Don Davies, NDP Health critic, issued the following statement:
“Canadians are experiencing the most significant health crisis of our lives. We have come to depend on and value public health care delivery as never before. COVID-19 has also shone a harsh light on the serious and long-standing gaps in our system.
Budget 2021 was an opportunity to build, repair and strengthen healthcare in Canada. Canada’s New Democrats were looking for bold steps and meaningful resources in a number of key areas that need and deserve attention.
NDP Health Critic’s Statement on Budget 2021
While Budget 2021 does provide some helpful measures to improve healthcare delivery in Canada, there are several important omissions.
We welcome Budget 2021’s proposed investment of $3 billion over 5 years for long-term care. While we believe that more is needed, national standards ought to be accelerated and steps taken to take profit out of care, this will go some way in improving services so urgently required in seniors’ homes across Canada.
We also applaud the allocation of $100 million over two years to support the mental health of those most affected by COVID-19. We know that this area of healthcare has been too long ignored, exacerbated by the current pandemic and this infusion of resources will be put to important use.
We are also pleased to see $116 million allocated over two years to support a range of innovative approaches to harm reduction, treatment, and prevention at the community level. All parties agree that this is a gaping hole in our healthcare system that must be urgently addressed. At the same time, the Budget’s failure to treat addiction as a health issue by decriminalizing drug possession and establishing a regulated safe supply is a profound omission that will continue to unnecessarily cost Canadians’ lives in every corner of our country.
Unfortunately, Budget 2021 includes no new funding or measures to implement universal, public pharmacare.
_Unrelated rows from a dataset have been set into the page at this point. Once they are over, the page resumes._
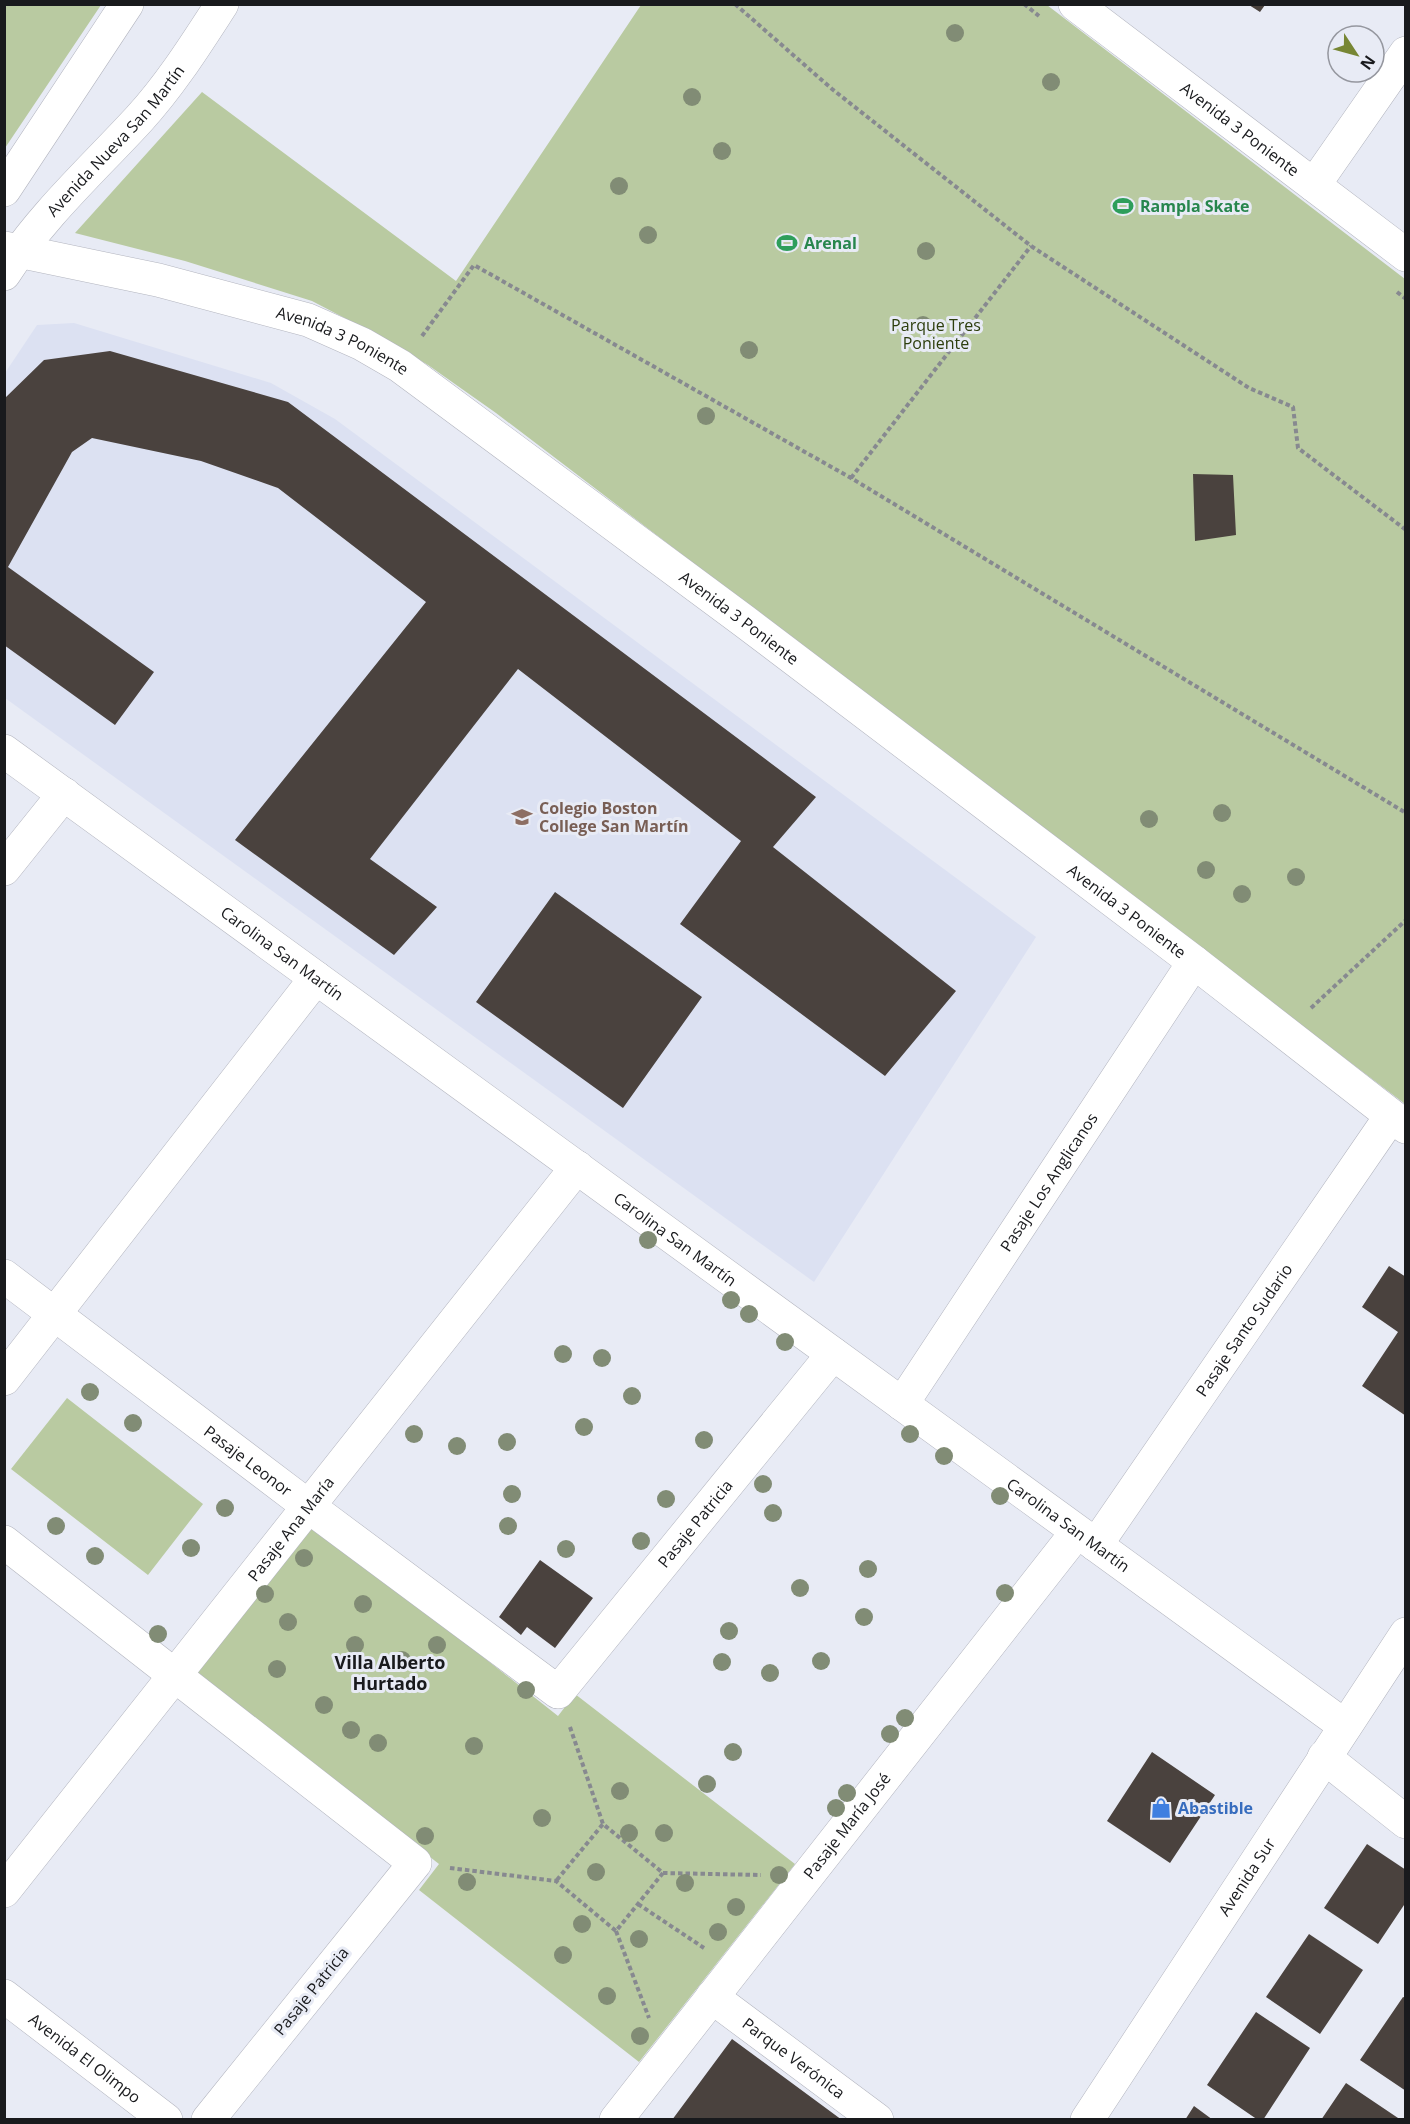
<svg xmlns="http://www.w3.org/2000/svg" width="1410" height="2124" viewBox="0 0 1410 2124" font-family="'Open Sans',sans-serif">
  <rect width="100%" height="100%" fill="#e8ebf5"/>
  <path fill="#dce1f2" d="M74 323 271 383 335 419 1036 937 814 1282 5 698V373L37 325Z"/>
  <path fill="#b9caa1" d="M5 4 101 5 5 148 4 5Z
    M641 5H1047L1405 279V1104L496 413 428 365 381 337 312 301 185 261 75 233 202 92 456 281Z
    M67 1398 203 1504 148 1575 11 1469Z
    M302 1514 558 1716 575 1694 795 1864 639 2062 419 1890 439 1864 183 1664Z"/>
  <path fill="#4a423e" d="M1249 5H1265L1260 12Z
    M110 351 288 402 816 797 773 847 956 991 885 1076 680 924 741 841 518 669 370 859 437 907 394 955 235 840 426 602 278 488 201 461 92 438 72 452 8 567 154 672 115 725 4 645V399L44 360Z
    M1193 474 1233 475 1236 535 1195 541Z
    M555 892 702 997 623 1108 476 1002Z
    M1389 1266 1406 1277V1416L1362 1386 1398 1332 1362 1307Z
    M540 1560 593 1598 555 1648 527 1627 521 1635 499 1617Z
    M1152 1752 1215 1795 1170 1863 1107 1821Z
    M1367 1844 1406 1870V1902L1378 1944 1324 1908Z
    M1309 1934 1363 1970 1320 2034 1266 1997Z
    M1403 1997 1406 1998V2091L1360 2060Z
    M1256 2012 1310 2048 1263 2120H1258L1207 2085Z
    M732 2039 842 2120H672Z
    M1346 2083 1401 2120H1321Z
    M1194 2106 1213 2120H1185Z"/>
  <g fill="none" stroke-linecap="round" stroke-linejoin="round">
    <g stroke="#b3b5bf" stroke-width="34">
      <g id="street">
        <path d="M1314 185 1406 53"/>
        <path id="s1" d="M4 751 1345 1726"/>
        <path d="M4 869 64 794"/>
        <path id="s2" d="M4 1276 308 1506 558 1692 833 1354"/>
        <path d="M4 1379 316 978"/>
        <path id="s3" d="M902 1404 1194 962"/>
        <path d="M4 1542 415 1863 208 2120"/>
        <path id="s4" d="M1096 1545 1391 1116"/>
        <path d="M1324 1757 1406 1822"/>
        <path id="s5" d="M4 1891 577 1167"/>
        <path id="s6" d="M712 1997 877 2120"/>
        <path id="s7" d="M616 2120 1077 1532"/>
      </g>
    </g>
    <g stroke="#b3b5bf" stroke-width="34">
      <g id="secondary">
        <path id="s8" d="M1075 4 1406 255"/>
        <path d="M4 190 127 4"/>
        <path id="s9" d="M4 248 158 280 308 320 362 344 400 366 744 621 1194 962 1406 1127"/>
        <path id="s10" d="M4 274C41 216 93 169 139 119 171 84 196 44 222 4"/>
        <path id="s11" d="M4 1996 166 2120"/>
        <path id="s12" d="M1087 2120 1406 1634"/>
      </g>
    </g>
    <path stroke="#878990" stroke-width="4" stroke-dasharray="4.5 3" stroke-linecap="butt" d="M735 4 832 89 1031 246 1249 388 1293 407 1298 448 1406 530
      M1024 4 1039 16
      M1397 292 1406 299
      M422 336 474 265 851 478 1406 813
      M851 478 1031 246
      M1311 1008 1406 920
      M570 1727 603 1824
      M450 1868 556 1881 616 1931 663 1873 603 1824 556 1881
      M663 1873 761 1875
      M638 1904 704 1948
      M616 1931 649 2018"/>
    <use href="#street" stroke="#fff" stroke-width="33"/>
    <use href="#secondary" stroke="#fff" stroke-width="33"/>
  </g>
  <g fill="#818c75">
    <circle cx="955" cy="33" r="9"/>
    <circle cx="1051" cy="82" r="9"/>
    <circle cx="692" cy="97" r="9"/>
    <circle cx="722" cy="151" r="9"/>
    <circle cx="619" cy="186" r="9"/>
    <circle cx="648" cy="235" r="9"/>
    <circle cx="926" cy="251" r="9"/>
    <circle cx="923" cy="325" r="9"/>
    <circle cx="749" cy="350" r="9"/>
    <circle cx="706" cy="416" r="9"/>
    <circle cx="1222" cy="813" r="9"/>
    <circle cx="1149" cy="819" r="9"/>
    <circle cx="1206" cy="870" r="9"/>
    <circle cx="1296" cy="877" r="9"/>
    <circle cx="1242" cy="894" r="9"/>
    <circle cx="648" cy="1240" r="9"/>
    <circle cx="731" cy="1300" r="9"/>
    <circle cx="749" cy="1314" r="9"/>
    <circle cx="785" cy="1342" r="9"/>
    <circle cx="563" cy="1354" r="9"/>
    <circle cx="602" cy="1358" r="9"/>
    <circle cx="90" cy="1392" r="9"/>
    <circle cx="632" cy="1396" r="9"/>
    <circle cx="133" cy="1423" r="9"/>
    <circle cx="584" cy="1427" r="9"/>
    <circle cx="414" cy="1434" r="9"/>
    <circle cx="910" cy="1434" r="9"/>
    <circle cx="704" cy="1440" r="9"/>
    <circle cx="507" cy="1442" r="9"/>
    <circle cx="457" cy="1446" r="9"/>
    <circle cx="944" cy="1456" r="9"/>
    <circle cx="763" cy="1484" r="9"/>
    <circle cx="512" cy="1494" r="9"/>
    <circle cx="1000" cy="1496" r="9"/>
    <circle cx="666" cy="1499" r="9"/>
    <circle cx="225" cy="1508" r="9"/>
    <circle cx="773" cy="1513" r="9"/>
    <circle cx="56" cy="1526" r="9"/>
    <circle cx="508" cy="1526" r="9"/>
    <circle cx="641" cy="1541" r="9"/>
    <circle cx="191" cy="1548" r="9"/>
    <circle cx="566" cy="1549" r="9"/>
    <circle cx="95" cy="1556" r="9"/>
    <circle cx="304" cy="1558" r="9"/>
    <circle cx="868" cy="1569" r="9"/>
    <circle cx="800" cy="1588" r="9"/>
    <circle cx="1005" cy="1593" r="9"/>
    <circle cx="265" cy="1594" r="9"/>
    <circle cx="363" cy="1604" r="9"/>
    <circle cx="864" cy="1617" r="9"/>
    <circle cx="288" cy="1622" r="9"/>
    <circle cx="729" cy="1631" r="9"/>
    <circle cx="158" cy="1634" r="9"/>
    <circle cx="355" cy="1645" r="9"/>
    <circle cx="437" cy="1645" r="9"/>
    <circle cx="402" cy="1660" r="9"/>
    <circle cx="821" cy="1661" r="9"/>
    <circle cx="722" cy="1662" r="9"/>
    <circle cx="277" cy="1669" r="9"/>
    <circle cx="770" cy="1673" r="9"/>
    <circle cx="526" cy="1690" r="9"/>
    <circle cx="324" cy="1705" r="9"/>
    <circle cx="905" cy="1718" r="9"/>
    <circle cx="351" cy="1730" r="9"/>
    <circle cx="890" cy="1734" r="9"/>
    <circle cx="378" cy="1743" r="9"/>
    <circle cx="474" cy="1746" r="9"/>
    <circle cx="733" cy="1752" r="9"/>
    <circle cx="707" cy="1784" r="9"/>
    <circle cx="620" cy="1791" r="9"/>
    <circle cx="847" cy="1793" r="9"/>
    <circle cx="836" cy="1808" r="9"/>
    <circle cx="542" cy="1818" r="9"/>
    <circle cx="629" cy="1833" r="9"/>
    <circle cx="664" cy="1833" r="9"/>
    <circle cx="425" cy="1836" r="9"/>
    <circle cx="596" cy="1872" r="9"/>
    <circle cx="779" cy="1875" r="9"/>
    <circle cx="467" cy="1882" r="9"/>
    <circle cx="685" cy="1883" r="9"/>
    <circle cx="736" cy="1907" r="9"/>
    <circle cx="582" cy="1924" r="9"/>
    <circle cx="718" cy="1932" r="9"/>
    <circle cx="639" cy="1939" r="9"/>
    <circle cx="563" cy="1955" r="9"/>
    <circle cx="607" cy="1996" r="9"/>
    <circle cx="640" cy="2036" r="9"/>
  </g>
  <defs>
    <g id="stadium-bare" transform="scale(1.62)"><path d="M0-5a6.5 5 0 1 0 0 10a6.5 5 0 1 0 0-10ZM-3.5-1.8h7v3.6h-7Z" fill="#2e9e5b" stroke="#e8ebf5" stroke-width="2.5" paint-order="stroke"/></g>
    <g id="school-bare" transform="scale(1.62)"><path d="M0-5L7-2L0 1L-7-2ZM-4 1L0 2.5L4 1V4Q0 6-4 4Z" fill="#8d6e63" stroke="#e8ebf5" stroke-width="2.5" paint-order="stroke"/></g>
    <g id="shop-bare" transform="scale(1.62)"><path d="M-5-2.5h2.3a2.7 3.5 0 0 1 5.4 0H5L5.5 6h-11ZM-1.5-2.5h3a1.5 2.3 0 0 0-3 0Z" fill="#3f7fe0" stroke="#e8ebf5" stroke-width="2.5" paint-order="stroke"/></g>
  </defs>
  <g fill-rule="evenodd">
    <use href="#stadium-bare" x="1123" y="206"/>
    <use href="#stadium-bare" x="787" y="243"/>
    <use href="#school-bare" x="522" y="817"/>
    <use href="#shop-bare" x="1161" y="1808"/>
  </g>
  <g text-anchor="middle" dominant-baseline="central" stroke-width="6" stroke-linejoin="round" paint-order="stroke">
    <g font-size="16" fill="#191a1d" stroke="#e8ebf5">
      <text stroke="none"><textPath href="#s8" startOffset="207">Avenida 3 Poniente</textPath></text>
      <text stroke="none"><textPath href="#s10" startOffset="174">Avenida Nueva San Martín</textPath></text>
      <text stroke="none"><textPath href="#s9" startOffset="352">Avenida 3 Poniente</textPath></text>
      <text stroke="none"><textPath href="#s9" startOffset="838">Avenida 3 Poniente</textPath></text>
      <text stroke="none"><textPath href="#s9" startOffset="1324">Avenida 3 Poniente</textPath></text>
      <text stroke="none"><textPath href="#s1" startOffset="344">Carolina San Martín</textPath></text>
      <text stroke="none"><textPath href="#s3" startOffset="266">Pasaje Los Anglicanos</textPath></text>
      <text stroke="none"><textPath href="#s1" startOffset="830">Carolina San Martín</textPath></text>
      <text stroke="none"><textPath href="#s4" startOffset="261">Pasaje Santo Sudario</textPath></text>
      <text stroke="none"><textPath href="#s2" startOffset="306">Pasaje Leonor</textPath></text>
      <text stroke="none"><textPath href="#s2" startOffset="910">Pasaje Patricia</textPath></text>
      <text stroke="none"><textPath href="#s1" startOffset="1316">Carolina San Martín</textPath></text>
      <text stroke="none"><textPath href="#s5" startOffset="462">Pasaje Ana María</textPath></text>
      <text stroke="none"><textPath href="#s7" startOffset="374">Pasaje María José</textPath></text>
      <text stroke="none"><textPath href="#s12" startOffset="291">Avenida Sur</textPath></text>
      <text transform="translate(311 1991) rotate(-51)">Pasaje Patricia</text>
      <text stroke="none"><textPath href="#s11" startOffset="102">Avenida El Olimpo</textPath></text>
      <text stroke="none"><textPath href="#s6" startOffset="102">Parque Verónica</textPath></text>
    </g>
    <g font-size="16" font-weight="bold" fill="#27864d" stroke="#e8ebf5" text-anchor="start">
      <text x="1140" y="206">Rampla Skate</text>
      <text x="804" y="243">Arenal</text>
    </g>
    <g font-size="16" fill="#2d3e0d" stroke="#e8ebf5">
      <text x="936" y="325">Parque Tres<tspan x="936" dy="18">Poniente</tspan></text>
    </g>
    <g font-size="16" font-weight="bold" fill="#785e54" stroke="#e8ebf5" text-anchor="start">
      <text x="539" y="808">Colegio Boston<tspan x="539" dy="18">College San Martín</tspan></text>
    </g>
    <g font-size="16" font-weight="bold" fill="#366cbe" stroke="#e8ebf5" text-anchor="start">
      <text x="1178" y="1808">Abastible</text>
    </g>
    <g font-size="18" font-weight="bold" fill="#191a1d" stroke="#e8ebf5">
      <text x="390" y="1662">Villa Alberto<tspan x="390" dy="21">Hurtado</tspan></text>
    </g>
  </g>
  <rect width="1410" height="2124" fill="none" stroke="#191a1d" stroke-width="12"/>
  <g transform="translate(1356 54) rotate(126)"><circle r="28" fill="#e8ebf5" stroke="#95979f" stroke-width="1.5"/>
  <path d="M0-4.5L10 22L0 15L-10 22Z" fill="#778634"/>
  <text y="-9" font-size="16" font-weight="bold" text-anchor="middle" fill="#191a1d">N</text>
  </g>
</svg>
It is clear the Trudeau government has abandoned any intention of meeting the Hoskins Advisory Council’s call for the establishment of a national pharmacare program by the end of 2021. With millions of Canadians without pharmaceutical coverage and more losing their employment-based benefits every week because of COVID-19, this is an unconscionable and perplexing failure.
The COVID-19 vaccine shortage has exposed the dangerous lack of domestic vaccine and medication manufacturing in Canada. This has left Canadians unnecessarily vulnerable to multinational corporations and foreign governments. We are disappointed the Liberals refused the NDP’s common-sense suggestion to re-establish a public drug manufacturer in Canada to ensure Canadian self-sufficiency in life-saving pharmaceutical products.
Provincial and territorial premiers have been clear that they need stable, predictable, and long-term funding to resolve the backlog of delayed surgeries and other procedures created by the COVID-19 pandemic and to address looming shortages in healthcare professions. They have called on the federal government to increase its share of health care spending to 35 percent from the current 22 percent through a long-term increase to the Canada Health Transfer. Budget 2021 fails to address the structural funding crisis in Canada’s public health care system.
New Democrats believe now is the time to invest in Canada’s health infrastructure and expand the public delivery of health care across Canada. We will continue to advocate for positive, constructive, fair and effective policies toward these goals.”